Written by Isaac V, High School/Pre-College Student Correspondent for CET Florence: Italian Food, Art, and Society, Summer 2019
Going to Italy has been a first, but I’ll definitely be coming back. As a country of many stereotypes which oversimplify the culture of Italy, it has been enlightening to learn about all the intricacies and unexpected elements of Italian culture.
The first stereotype which is prominently misjudged is the food. Pizza and pasta are different here. The first night we were here in Florence we walked in the smoldering heat to a local pizzeria and got multiple pizzas. The crust was poofy and the cheese was thin, allowing the margarita sauce to dominate the flavor profile of the dish in the best way possible. Also, for the first time ever I tried pizza Picante which is spicy pizza and it was awesome! I’ve never seen it in America before, and so I wish that Americans would integrate it into their culture moving forward. This perfect combo can’t be passed up!
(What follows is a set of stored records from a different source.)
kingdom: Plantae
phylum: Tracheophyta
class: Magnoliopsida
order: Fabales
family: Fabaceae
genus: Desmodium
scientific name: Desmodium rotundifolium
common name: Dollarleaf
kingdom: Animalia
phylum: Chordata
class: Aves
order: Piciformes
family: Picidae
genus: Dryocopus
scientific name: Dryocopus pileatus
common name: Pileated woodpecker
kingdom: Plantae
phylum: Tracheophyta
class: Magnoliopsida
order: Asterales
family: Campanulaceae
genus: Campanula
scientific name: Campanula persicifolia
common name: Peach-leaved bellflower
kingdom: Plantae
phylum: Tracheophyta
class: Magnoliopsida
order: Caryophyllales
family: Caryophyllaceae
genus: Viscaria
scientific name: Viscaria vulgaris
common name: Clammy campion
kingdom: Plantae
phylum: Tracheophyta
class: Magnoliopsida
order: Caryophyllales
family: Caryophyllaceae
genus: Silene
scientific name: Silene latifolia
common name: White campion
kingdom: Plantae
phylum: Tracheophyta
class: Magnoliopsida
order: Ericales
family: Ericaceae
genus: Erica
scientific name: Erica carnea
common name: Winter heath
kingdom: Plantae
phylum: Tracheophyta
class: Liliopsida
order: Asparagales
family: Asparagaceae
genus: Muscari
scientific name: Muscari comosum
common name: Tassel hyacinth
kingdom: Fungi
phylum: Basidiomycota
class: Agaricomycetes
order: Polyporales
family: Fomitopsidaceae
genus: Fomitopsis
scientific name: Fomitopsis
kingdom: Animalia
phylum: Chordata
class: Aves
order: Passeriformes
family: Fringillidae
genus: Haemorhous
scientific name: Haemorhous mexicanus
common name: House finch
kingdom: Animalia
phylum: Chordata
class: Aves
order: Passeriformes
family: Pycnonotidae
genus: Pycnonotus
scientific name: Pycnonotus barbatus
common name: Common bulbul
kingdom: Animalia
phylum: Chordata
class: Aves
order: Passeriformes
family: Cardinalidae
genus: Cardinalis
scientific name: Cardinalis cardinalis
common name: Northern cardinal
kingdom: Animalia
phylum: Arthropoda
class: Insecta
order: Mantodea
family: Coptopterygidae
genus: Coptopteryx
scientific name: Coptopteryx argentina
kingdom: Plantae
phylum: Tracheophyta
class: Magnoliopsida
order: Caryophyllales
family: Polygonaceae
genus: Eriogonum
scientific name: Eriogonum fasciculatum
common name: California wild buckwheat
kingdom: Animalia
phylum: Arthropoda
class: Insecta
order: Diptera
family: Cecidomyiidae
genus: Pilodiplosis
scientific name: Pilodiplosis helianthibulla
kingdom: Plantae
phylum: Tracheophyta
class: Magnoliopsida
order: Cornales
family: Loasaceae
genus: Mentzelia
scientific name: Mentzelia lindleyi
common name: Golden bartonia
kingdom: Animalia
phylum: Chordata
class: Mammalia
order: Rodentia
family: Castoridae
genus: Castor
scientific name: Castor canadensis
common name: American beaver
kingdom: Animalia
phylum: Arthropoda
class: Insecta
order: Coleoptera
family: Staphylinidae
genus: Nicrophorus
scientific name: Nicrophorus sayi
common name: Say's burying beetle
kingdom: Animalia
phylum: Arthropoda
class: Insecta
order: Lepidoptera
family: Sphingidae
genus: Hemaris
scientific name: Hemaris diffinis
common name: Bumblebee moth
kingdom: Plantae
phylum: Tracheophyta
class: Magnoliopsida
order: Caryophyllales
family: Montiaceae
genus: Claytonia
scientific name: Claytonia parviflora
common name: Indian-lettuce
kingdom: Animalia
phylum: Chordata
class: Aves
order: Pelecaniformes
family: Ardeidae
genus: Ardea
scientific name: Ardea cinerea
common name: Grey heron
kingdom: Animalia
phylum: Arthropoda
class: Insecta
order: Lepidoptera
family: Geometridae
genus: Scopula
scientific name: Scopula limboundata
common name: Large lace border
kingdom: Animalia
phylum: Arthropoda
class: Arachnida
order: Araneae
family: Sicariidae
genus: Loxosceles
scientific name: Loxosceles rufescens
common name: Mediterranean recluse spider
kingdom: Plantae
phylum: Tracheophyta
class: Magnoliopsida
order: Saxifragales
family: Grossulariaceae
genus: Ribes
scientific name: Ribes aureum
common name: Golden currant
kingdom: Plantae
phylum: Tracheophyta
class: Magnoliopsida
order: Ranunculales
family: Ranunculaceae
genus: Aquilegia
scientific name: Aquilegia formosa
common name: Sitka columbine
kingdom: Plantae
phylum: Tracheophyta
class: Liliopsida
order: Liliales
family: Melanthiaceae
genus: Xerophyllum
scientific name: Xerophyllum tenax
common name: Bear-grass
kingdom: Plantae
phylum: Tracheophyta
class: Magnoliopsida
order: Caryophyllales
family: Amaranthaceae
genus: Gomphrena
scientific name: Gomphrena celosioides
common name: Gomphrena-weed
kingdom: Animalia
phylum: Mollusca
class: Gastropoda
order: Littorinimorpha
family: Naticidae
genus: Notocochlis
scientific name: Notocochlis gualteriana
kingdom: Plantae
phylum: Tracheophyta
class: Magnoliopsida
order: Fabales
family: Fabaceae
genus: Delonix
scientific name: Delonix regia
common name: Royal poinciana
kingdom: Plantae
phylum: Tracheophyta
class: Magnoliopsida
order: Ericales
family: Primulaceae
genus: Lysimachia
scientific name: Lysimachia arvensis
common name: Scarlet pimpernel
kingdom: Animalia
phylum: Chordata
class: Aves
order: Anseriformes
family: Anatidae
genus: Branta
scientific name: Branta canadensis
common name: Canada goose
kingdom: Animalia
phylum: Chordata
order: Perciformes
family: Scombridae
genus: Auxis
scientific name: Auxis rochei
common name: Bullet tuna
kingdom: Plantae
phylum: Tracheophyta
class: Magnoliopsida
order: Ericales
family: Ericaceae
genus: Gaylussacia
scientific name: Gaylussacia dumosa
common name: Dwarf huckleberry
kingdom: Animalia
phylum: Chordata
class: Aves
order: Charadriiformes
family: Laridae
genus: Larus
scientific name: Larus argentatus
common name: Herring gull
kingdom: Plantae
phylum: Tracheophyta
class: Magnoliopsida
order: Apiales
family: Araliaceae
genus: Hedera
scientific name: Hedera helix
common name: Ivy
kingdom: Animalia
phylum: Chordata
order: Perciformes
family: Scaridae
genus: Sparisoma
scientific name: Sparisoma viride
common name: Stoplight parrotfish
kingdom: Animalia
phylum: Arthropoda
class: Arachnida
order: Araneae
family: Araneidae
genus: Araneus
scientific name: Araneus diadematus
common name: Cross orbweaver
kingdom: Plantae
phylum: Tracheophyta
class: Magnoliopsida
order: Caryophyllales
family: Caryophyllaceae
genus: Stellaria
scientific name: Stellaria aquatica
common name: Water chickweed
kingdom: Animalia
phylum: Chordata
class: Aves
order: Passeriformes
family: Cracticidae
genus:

The next night we had pasta, and for the first time, my pasta didn’t taste mostly like tomatoes or some sauce that it was drenched in. Instead of the tomato juices marinating my tongue, the garlic spice ingrained into the noodles shocked my mouth with an unexpected and yet fascinating wave of savory goodness. Later, after another nights rest, we tried Italian sandwiches for lunch. With the bread mostly unsalted, the saltiness of the thinly sliced prosciutto was allowed to shine unlike in any other dish I’ve had. The next day we got even more exotic. After heading into a market in a building that looked like a castle, my eye was drawn to food which anyone would consider gross in America: a Lampredotto sandwich. Fat oozed out of the sandwich as my teeth impaled the salty bread and breached into the chewy cow stomach inside. And while these foods I tried for the first time were truly amazing and unique, the event we went to for the first time was even more epic.
Red and white smoke filled the arena with palpable anticipation and both teams held up their flags high, taking pride in their neighborhood identity. This year’s Calcio Storico was between the two finalist neighborhoods which were Santa Maria Novella, and Santo Spirito. The Santa Maria Novella players were the red team and the Santo Spirito players were the white team. Santo Spirito had a legacy of winning, and consequentially the crowd looked like a sea of white with a small wall of red; the Santa Maria Novella players were obviously the underdogs.
This game is unlike any sport in the US. It’s soccer, rugby, boxing, and more violent than football, all without the protections which football player wear. On the dirt the guys pinned one another to the ground, trying to find an opening to throw the ball successfully to the other side and into the goal. After 20 minutes of chanting the phrase, “vince bianco!” the crowd quieted down as the red team had scored 5 points and the white team still had zero. After 25 more minutes of brawling the ceremony was over, it was clear the underdogs had won, and clear that we had just witnessed the breaking of a legacy which Florentines will remember for years to come.
Despite any challenges that this first week may have had for me, the pros undoubtedly outweigh the cons and I would recommend this program to anyone who likes learning languages and Italian culture. Having been part of great events and a new culture with food that I never thought possible, it has been amazing to be in Florence!